The Virginia Gazette
The first newspaper in America south of the Potomac River was the Virginia Gazette, founded by William Parks (1699-1750) in 1736. Parks, who had previously operated a print shop and published a newspaper in Maryland, brought printing to Williamsburg in 1730 and served as public printer to the governor and assembly. The Gazette was a kind of “court” newspaper, modeled on the London Gazette and dedicated to mostly European news and government notices. The paper ceased publication when Parks died in 1750 but was reestablished in 1751 by William Hunter (d. 1761). The official public-printer role of Gazette publishers became more difficult as the political life of Virginia became more fractious in the 1750s. Indeed, for several years in the 1760s and 1770s, two newspapers bearing the name “Virginia Gazette” competed with each other, each promoting a different political interest in the colony.

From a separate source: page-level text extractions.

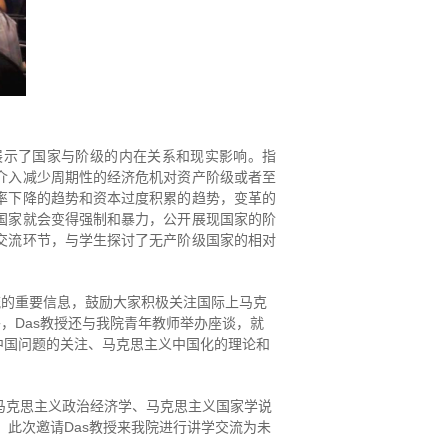
展示了国家与阶级的内在关系和现实影响。指
介入减少周期性的经济危机对资产阶级或者至
率下降的趋势和资本过度积累的趋势，变革的
国家就会变得强制和暴力，公开展现国家的阶
交流环节，与学生探讨了无产阶级国家的相对
流的重要信息，鼓励大家积极关注国际上马克
，Das教授还与我院青年教师举办座谈，就
中国问题的关注、马克思主义中国化的理论和
为马克思主义政治经济学、马克思主义国家学说
。此次邀请Das教授来我院进行讲学交流为未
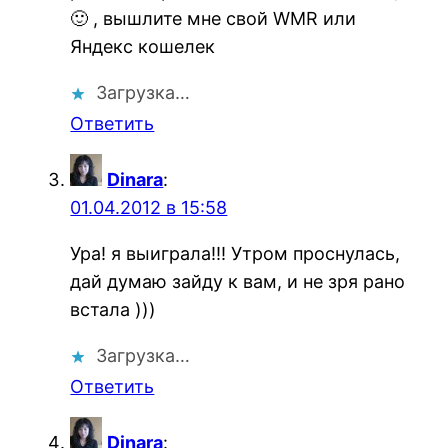
🙂 , вышлите мне свой WMR или
Яндекс кошелек
Загрузка…
Ответить
Dinara
:
01.04.2012 в 15:58
Ура! я выиграла!!! Утром проснулась,
дай думаю зайду к вам, и не зря рано
встала )))
Загрузка…
Ответить
Dinara
:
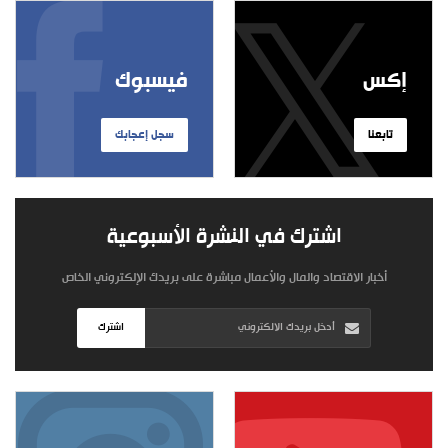
إكس
فيسبوك
تابعنا
سجل إعجابك
اشترك في النشرة الأسبوعية
أخبار الاقتصاد والمال والأعمال مباشرة على بريدك الإلكتروني الخاص
اشترك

This 1759 issue of the Virginia Gazette offers a glimpse of a year of dramatic news in both Europe and America: the height of the Seven Years’ War. The first two pages carry war news from a variety of sources in London, Boston, and New York. And this issue even has a poetic elegy to General James Wolfe, who was killed in the momentous Battle of Quebec in September: “Thy Merits, Wolfe, transcend all Human Praise.” Pages 3 and 4 carry the usual official news from Williamsburg, as well as a good deal of advertising. The ads are typical, running the gamut from shipping notices to sundry imported goods to runaway horses. For the modern reader, the ads for slave sales are perhaps the most haunting and most revealing of the nature of eighteenth-century American society, especially in the South. For example, on page 3 one ad begins: “To be SOLD at publick Auction . . . Several choice grown Negroes, Horses, Colts, &tc.”